A year later, an internal MassDOT auditor warned Deveney and Bowes that the unit had a backlog of 12,829 unprocessed notices — including OUI infractions — from other states, all of which were sitting in an electronic queue. The auditor, Brie-Anne Dwyer, told lawmakers Tuesday it was unclear what officials did to address it. Bowes testified he contacted an IT employee about the backlog but acknowledged he didn’t pursue it further.

It was only in late June, after the New Hampshire crash thrust the Registry into crisis mode, that officials discovered dozens of mail bins containing tens of thousands of unprocessed notices from other states where Massachusetts drivers had run afoul of the law.

Advertisement



Registry officials have since suspended the licenses of more than 1,600 drivers who, they admit, should have lost them earlier.

But Baker, who made revamping the Registry a campaign promise, forcefully denied that his focus on “front of the house” customer service played a role.

He pointed to testimony from Deveney, who worked at the Registry in various stints starting in 2000, that the agency had never before processed the paper notifications from other states.

“The fact that this has been an issue at the RMV since the year 2000, which is a very long time ago, I think speaks to the fact that the Registry just didn’t do this, OK?” Baker said Wednesday, adding that the customer service side of the Registry “had equally significant issues” when he took office.

“But I don’t think you can suggest the focus on the front of the house had anything to do with this given that these problems are documented . . . back 20 years,” he said.

In his testimony Tuesday, Bowes said he did not have the “manpower” to process the alerts from other states, and that his requests to Deveney to bulk up the board’s approximately 62-person staff went unheeded.

Bowes said his unit has lost five employees but gained none since he took over in 2016.

Advertisement



Baker declined to comment on Bowes’s complaint Wednesday, saying he’ll await the findings from the firm Grant Thornton, which the state hired to review the agency.

“Obviously that’s a big question mark,” he said of the staffing and funding levels and the impact on the Registry. “It’s one of the things we want to get to the bottom of.”

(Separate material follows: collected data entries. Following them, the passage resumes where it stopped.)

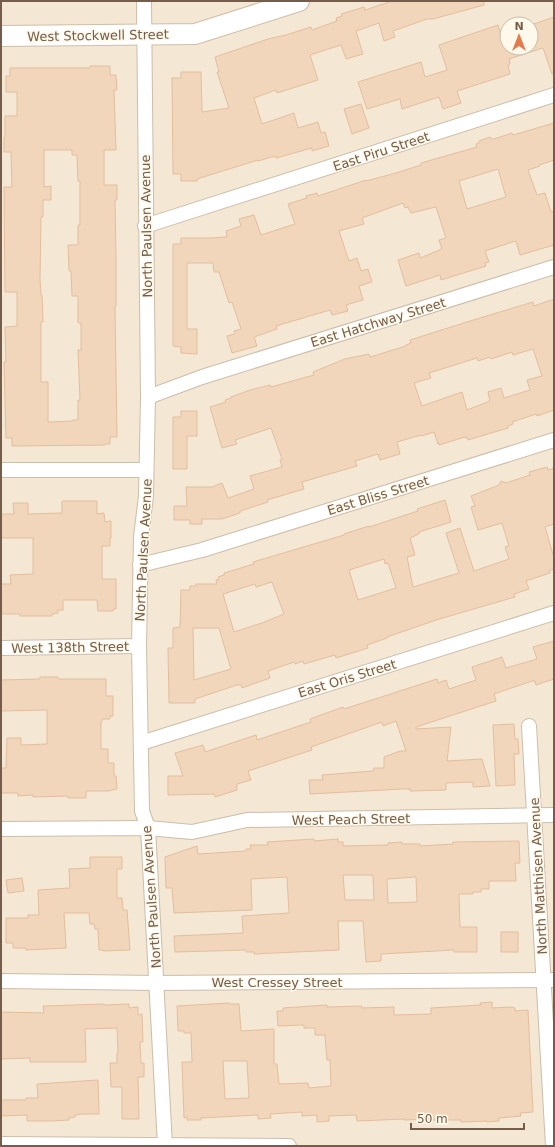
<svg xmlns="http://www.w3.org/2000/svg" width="555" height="1147" font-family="'DejaVu Sans',sans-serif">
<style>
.residential{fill:#f4e7d3;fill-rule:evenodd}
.building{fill:#f1d6bc;stroke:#e3be9d;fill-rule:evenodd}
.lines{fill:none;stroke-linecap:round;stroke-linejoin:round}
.street-casing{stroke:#cdbdab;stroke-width:16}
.secondary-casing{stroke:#d0bea8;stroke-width:22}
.street{stroke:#fff;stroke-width:14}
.secondary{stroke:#fff;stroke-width:20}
.labels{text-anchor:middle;stroke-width:3;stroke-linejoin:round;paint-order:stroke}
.street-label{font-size:13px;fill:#745d4a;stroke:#fff9eb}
</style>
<rect width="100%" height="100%" fill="#fcf5e4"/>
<path class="residential" d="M1 1H554V1146H1ZM507 24H531V48H507Z"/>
<g class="building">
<path d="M392 1H484V5L433 19H427L393 31 395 37 384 41 379 23 356 31 363 54 346 59 341 45 310 55 318 80 277 93 276 90 254 98 262 124 294 113 298 128 318 122 321 133 325 132 329 146 312 151V148L276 158 275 156 258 161V160L197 179V181H181V174H173L172 78H181V72H201L202 112 229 108 217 72H219L215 57 268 39 286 35 311 27 312 30 337 21 336 18 342 16 341 14 364 7 365 10Z"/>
<path d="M554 17V74H552L543 48 509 59 510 64 508 65 510 74 457 91 461 103 443 109 439 97 402 109 400 99 367 109 358 82 421 62 425 77 447 70 439 45 498 25 505 48H531V25Z"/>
<path d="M90 66H110V75H116L117 90H114L116 150H104V185H117V200H115L116 256V306H115L117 437H110V444H105V445L12 446V438H6L4 362H6L5 327 17 326V292H5L4 187H12L11 152H4V137H5V116H17V92H6V76H10V68H90ZM44 150H72V155H77L78 181H80V225H78V245H68L69 271H71L72 296H78V323H81V350H78L80 400H78V420H73V421L48 422V382H41V322H43L42 295H41L40 280 41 217H43V200H51V186L44 187Z"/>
<path d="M361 104 369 128 352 134 344 109Z"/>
<path d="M554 123V160L539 165 540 166 528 170 537 195 545 193 551 212 554 211V245L520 255 516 241 485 251 489 262 485 263 486 266 441 280 440 275 406 286 398 260 419 253 420 258 442 249 439 240 446 238 436 207 411 213 408 207 405 208 403 203 362 218 364 224 339 231 349 261 357 258 361 271 368 269 372 282 359 286 363 300 346 305 348 311 332 315 330 310 276 326 277 329 254 337 257 346 232 353 227 336 235 334 234 331 241 329 232 302 229 303 219 272H214L213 263H187V329H197V354L181 353V347L173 346V244H181V238H209L227 237 226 231 241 226 239 219 254 215 261 235 295 224 288 204 307 198 306 196 317 193 318 196 366 180V181L396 173 421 165V163L477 147 476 144 479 143V141L490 137 491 139H494L512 133 513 135ZM498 169 506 197 467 209 459 181Z"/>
<path d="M554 299V410L537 416 536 414 512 422 513 424 508 426V428L468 440 467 437 465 438V437L439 445V443L438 444 434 432 421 436V435L397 442 400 454 380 460 378 454 355 461 357 466 302 482 304 489 267 500 268 502 240 511V513L222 519H202V524H190V520H174V506H187L186 487H212L222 483 228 498 254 489 250 476 282 467 280 460 282 459 271 428 235 440 237 444 222 448 210 407 226 402 225 400 231 398V397L250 390 270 385 271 387 314 375 313 372 345 359 369 354 370 357 406 346V345L411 343 410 340 470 321 533 302 534 306ZM533 349 542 376 527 380 530 390 504 398 501 388 488 392 490 401 467 410 462 392 422 406 414 383 431 378 429 373 477 358 478 361 490 357 491 359 512 352 513 355Z"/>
<path d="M181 411H197V436H187V469H173V417H181Z"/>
<path d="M547 467 548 470 554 468V524L545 527 554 558V569L549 571 550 573 526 581 529 589 514 594 515 597 436 620 387 637V638L367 645 368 648 336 658 335 655 304 664 303 661 295 664 294 662 268 671 270 678 242 688 241 685H237L195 699V703H169L168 648H173V628L180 627 181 590H190V586H196V584H217L216 580 219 579 218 577 224 575V573L254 564 253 562 344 535V534L369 526V527L418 511 417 509 445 500 451 522 419 532V534L410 538 415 555 407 557 413 587 459 573 446 533 460 528 474 571 509 559 505 547 509 546 502 523 478 530 471 507 475 506 471 496 499 485 501 481 506 483 530 475 529 472ZM384 559 385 564 388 563 396 588 358 600 349 570ZM272 582 284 614 262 623 234 632 223 594 255 584 256 587ZM193 628H219L231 669 194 680Z"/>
<path d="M62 501H97V514L104 513 105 522 111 521V538H110V546H102V579H116V609H113V611H98L97 600H63V610H58V613L52 614V616H20V614H1V584H11L10 575 33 574V538H1V514H14L13 503H28V514L62 513Z"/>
<path d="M554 641V679L536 685 535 681H532L494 694 496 701 416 727V729L451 727 447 761 482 759 490 786 473 787V782L446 783V790L410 791V789H402L310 794 309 780H323L322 775 373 771 374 768H384V757L400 751H406L396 721 383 726 382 722 311 747 312 750 248 771 251 780 237 784V790L215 797 214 794 168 795V776H183L175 753 203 745 205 752 256 735 257 740 311 722 310 719 343 707 344 709 437 679 438 683 446 680 449 689 476 680 472 667 502 657 506 668 537 659 533 647Z"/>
<path d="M40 677H58V679H106V696H113V716H110V719H102V722H101V749H108V763H114V776H116L117 789 108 791H86V798H68V796L33 797V795L18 796V793H1V768H6L7 738H21V745L47 744V710L1 711V680L40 679Z"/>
<path d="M514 724 515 739H518L519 754H514L515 785 496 786 493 725Z"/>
<path d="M314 839V841L338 839V842H343V846L388 845V843L402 842V844H420V846L453 844V842L519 841 520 863H515L516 881H489V889H481V892H473V894H459L460 927H477V952H454V950L381 954V961L366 962 363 921H338L339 950 254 954V952H246V950L175 952 174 936 243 933 242 916 289 913 287 877 251 879 252 910 174 913 172 888H166L165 857 197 846 198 854 246 851V849H251L250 845H268L267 842ZM343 875H373L374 900H345ZM416 877 417 902 388 903 387 879Z"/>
<path d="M90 857H122V869H117V898H122L123 910H127L130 950 103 951V950H99L98 929H95L94 924H90L89 913H64L66 948 26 950V948H13V943H6V918H28V915H39L38 890 70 888 69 869 90 868Z"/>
<path d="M22 878 24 891 8 893 6 880Z"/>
<rect x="501" y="932" width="17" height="20"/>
<path d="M492 1002V1008L512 1007 515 1008V1011L528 1010 533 1112 520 1113 521 1116 499 1118V1121L487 1122V1121L461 1122V1120H430V1119L404 1120V1119L357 1121 356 1115 329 1116V1121L317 1122V1115L302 1116V1112L270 1114 271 1118 258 1119V1115L201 1118V1120H187V1117L184 1118 182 1062H192L191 1033H184V1031H178L177 1006 229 1003V1004H239L241 1031 274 1029V1064H277L279 1084 308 1083 309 1088 331 1086 330 1060H327L325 1035H315V1028H304V1025L278 1026 277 1011H283V1008L327 1005V1007L362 1006V1008L394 1007V1015L431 1014V1008L481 1005 480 1003ZM223 1061H247L249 1098 225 1099Z"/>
<path d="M104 1004V1005L129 1004V1008L138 1007V1015L142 1014 143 1042H140L141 1063H144V1077H138L139 1119H122V1087H111L110 1063H117V1053H118L117 1028 85 1029 86 1062H30V1058L1 1059V1012L44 1013 43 1006Z"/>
<path d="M98 1080 99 1114H82L75 1115V1117L69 1118V1120L50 1121H27V1115L1 1116V1100H26V1098H38L37 1084Z"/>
</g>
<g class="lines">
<g class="street-casing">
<g id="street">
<path d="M144 1 148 397 146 496 141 537 139 646 142 811 148 828 165 1146"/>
<path d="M145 226 554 95"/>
<path d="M148 397 202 377 554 267"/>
<path d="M1 470H146"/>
<path d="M140 565 202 550 554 440"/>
<path d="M1 648 139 646"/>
<path d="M529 726 553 1146"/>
<path d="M141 743 554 613"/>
<path d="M1 829 148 828 192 832 247 820 554 815"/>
<path d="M1 981 157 983 554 980"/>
<path d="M1 1144 289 1146"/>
</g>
</g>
<g class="secondary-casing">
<path id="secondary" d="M1 36 195 34 299 1"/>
</g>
<use href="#street" class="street"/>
<use href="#secondary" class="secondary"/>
</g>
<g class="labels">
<g class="street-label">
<text transform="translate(98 35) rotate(-1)" y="5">West Stockwell Street</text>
<text transform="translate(381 151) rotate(-18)" y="5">East Piru Street</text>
<text transform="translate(146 226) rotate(-91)" y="5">North Paulsen Avenue</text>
<text transform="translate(378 322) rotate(-17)" y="5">East Hatchway Street</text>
<text transform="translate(378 495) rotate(-17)" y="5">East Bliss Street</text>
<text transform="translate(143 550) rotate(-87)" y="5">North Paulsen Avenue</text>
<text transform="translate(70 647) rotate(-1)" y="5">West 138th Street</text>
<text transform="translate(347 678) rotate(-17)" y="5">East Oris Street</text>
<text transform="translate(351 819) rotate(-1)" y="5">West Peach Street</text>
<text transform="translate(538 876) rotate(-93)" y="5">North Matthisen Avenue</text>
<text transform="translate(151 897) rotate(-94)" y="5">North Paulsen Avenue</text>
<text x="277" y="987">West Cressey Street</text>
</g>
</g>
<rect width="555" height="1147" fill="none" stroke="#745d4a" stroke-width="4"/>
<g transform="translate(519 36)"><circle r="19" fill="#fff9eb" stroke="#c7bbab"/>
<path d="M0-3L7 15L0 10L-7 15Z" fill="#e57b4b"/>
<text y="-6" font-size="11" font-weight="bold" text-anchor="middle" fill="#745d4a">N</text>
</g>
<path d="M411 1123v6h113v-6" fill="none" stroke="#745d4a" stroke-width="2"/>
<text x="417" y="1123" font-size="12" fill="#745d4a" stroke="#fff9eb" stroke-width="3" paint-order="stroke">50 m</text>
</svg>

But fallout from the hearing had already started Wednesday. In a statement, Senator Eric Lesser, who sits on the transportation committee, called for Bowes’s resignation, saying he was the one “most directly responsible for ensuring that these records” were processed.

“Mr. Bowes has lost the confidence of the public that he can continue in his current role, and he should resign,” Lesser said.

MassDOT officials did not respond to a request for comment from the Registry or Bowes on Wednesday, but Baker said that after Grant Thornton completes its review, the administration will decide about “respective personnel.”